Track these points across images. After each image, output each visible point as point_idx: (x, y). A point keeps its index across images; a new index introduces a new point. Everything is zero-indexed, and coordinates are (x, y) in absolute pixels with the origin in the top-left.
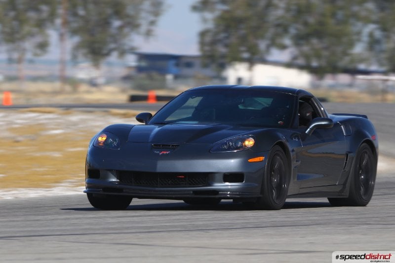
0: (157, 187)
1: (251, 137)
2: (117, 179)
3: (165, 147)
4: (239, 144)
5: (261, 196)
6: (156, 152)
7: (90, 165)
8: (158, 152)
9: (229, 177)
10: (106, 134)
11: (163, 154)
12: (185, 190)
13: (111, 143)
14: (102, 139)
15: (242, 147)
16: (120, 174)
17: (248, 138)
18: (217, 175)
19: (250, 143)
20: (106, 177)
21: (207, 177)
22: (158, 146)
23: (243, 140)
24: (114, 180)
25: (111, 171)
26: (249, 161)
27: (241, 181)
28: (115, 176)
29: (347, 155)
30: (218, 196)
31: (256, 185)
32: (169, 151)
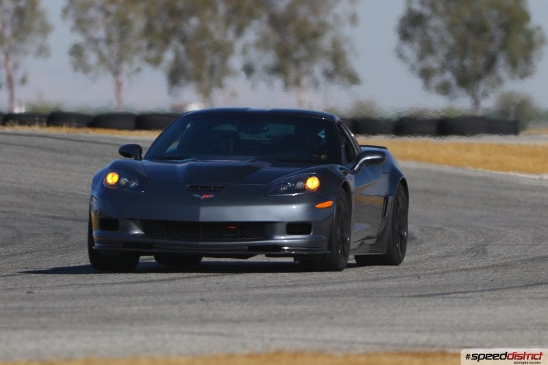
0: (199, 241)
1: (315, 175)
2: (142, 231)
3: (205, 189)
4: (300, 185)
5: (329, 252)
6: (195, 195)
7: (101, 214)
8: (199, 196)
9: (293, 228)
10: (118, 173)
11: (206, 198)
12: (236, 245)
13: (127, 184)
14: (112, 179)
15: (304, 189)
16: (144, 225)
17: (311, 176)
18: (278, 225)
19: (313, 183)
20: (128, 229)
21: (265, 229)
22: (194, 189)
23: (305, 181)
24: (136, 232)
25: (133, 220)
26: (317, 206)
27: (309, 233)
28: (139, 227)
29: (386, 198)
30: (281, 253)
31: (325, 238)
32: (212, 194)
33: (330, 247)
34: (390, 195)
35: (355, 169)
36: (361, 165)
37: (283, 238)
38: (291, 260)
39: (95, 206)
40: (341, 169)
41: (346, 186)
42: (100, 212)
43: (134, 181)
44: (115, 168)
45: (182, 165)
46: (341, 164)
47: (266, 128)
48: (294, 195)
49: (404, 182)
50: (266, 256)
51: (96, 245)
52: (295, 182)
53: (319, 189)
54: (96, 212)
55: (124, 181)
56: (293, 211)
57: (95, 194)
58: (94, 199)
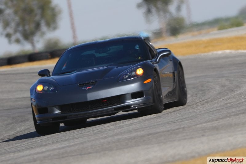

○ ○ ○

Rewrite every line of the entries above as a JSON list of strings, with one string per line and no blank lines. Omit the picture lines.

[
  "Track these points across images. After each image, output each visible point as point_idx: (x, y). A point keeps its index across images; a new index introduces a new point. Everything is zero-indexed, and coordinates are (x, y) in absolute pixels with the origin in the top-left.",
  "0: (157, 187)",
  "1: (251, 137)",
  "2: (117, 179)",
  "3: (165, 147)",
  "4: (239, 144)",
  "5: (261, 196)",
  "6: (156, 152)",
  "7: (90, 165)",
  "8: (158, 152)",
  "9: (229, 177)",
  "10: (106, 134)",
  "11: (163, 154)",
  "12: (185, 190)",
  "13: (111, 143)",
  "14: (102, 139)",
  "15: (242, 147)",
  "16: (120, 174)",
  "17: (248, 138)",
  "18: (217, 175)",
  "19: (250, 143)",
  "20: (106, 177)",
  "21: (207, 177)",
  "22: (158, 146)",
  "23: (243, 140)",
  "24: (114, 180)",
  "25: (111, 171)",
  "26: (249, 161)",
  "27: (241, 181)",
  "28: (115, 176)",
  "29: (347, 155)",
  "30: (218, 196)",
  "31: (256, 185)",
  "32: (169, 151)",
  "0: (199, 241)",
  "1: (315, 175)",
  "2: (142, 231)",
  "3: (205, 189)",
  "4: (300, 185)",
  "5: (329, 252)",
  "6: (195, 195)",
  "7: (101, 214)",
  "8: (199, 196)",
  "9: (293, 228)",
  "10: (118, 173)",
  "11: (206, 198)",
  "12: (236, 245)",
  "13: (127, 184)",
  "14: (112, 179)",
  "15: (304, 189)",
  "16: (144, 225)",
  "17: (311, 176)",
  "18: (278, 225)",
  "19: (313, 183)",
  "20: (128, 229)",
  "21: (265, 229)",
  "22: (194, 189)",
  "23: (305, 181)",
  "24: (136, 232)",
  "25: (133, 220)",
  "26: (317, 206)",
  "27: (309, 233)",
  "28: (139, 227)",
  "29: (386, 198)",
  "30: (281, 253)",
  "31: (325, 238)",
  "32: (212, 194)",
  "33: (330, 247)",
  "34: (390, 195)",
  "35: (355, 169)",
  "36: (361, 165)",
  "37: (283, 238)",
  "38: (291, 260)",
  "39: (95, 206)",
  "40: (341, 169)",
  "41: (346, 186)",
  "42: (100, 212)",
  "43: (134, 181)",
  "44: (115, 168)",
  "45: (182, 165)",
  "46: (341, 164)",
  "47: (266, 128)",
  "48: (294, 195)",
  "49: (404, 182)",
  "50: (266, 256)",
  "51: (96, 245)",
  "52: (295, 182)",
  "53: (319, 189)",
  "54: (96, 212)",
  "55: (124, 181)",
  "56: (293, 211)",
  "57: (95, 194)",
  "58: (94, 199)"
]